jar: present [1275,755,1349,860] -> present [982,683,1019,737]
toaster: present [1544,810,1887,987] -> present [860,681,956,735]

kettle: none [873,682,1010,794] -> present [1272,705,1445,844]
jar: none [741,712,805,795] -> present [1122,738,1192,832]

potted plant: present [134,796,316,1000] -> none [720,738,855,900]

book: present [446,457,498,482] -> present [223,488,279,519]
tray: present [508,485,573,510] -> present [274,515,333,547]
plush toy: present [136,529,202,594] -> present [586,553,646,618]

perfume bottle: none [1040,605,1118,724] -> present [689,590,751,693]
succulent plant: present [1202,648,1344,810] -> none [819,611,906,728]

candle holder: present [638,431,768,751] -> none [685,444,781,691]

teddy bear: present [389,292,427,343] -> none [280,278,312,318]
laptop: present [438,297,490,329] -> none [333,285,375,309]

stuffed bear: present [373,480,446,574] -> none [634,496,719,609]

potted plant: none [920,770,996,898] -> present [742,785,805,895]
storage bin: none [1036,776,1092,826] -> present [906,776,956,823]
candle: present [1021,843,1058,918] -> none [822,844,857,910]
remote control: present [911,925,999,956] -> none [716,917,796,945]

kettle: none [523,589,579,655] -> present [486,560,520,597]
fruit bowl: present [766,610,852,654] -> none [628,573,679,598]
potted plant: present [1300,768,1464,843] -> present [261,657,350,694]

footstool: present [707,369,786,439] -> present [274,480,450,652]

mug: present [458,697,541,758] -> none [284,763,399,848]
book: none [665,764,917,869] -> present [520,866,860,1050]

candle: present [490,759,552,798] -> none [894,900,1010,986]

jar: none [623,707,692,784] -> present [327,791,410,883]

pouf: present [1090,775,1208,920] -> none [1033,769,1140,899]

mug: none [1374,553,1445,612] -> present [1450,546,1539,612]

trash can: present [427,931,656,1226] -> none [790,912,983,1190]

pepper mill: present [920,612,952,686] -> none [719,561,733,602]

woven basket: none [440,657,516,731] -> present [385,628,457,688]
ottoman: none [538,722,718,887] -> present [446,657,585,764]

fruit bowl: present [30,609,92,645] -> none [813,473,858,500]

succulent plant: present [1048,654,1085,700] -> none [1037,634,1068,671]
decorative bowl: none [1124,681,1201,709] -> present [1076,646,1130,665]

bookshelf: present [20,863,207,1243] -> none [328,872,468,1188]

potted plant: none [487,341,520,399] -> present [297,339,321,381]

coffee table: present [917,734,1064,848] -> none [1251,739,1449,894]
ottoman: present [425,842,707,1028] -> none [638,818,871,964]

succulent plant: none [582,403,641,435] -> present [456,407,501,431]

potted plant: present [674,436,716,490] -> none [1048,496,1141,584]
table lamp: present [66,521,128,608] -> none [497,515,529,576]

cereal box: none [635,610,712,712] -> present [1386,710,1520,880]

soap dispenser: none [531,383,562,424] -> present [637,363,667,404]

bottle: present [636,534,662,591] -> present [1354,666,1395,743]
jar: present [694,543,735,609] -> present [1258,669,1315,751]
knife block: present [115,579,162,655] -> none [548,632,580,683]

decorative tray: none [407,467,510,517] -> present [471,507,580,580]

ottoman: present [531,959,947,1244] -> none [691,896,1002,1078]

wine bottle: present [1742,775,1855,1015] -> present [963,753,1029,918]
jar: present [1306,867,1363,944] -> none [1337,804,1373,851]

________________________________________

> **The task**:
Across the records above, count the lines holding "decorative" and write down only that count.

> **Completed exercise**:
2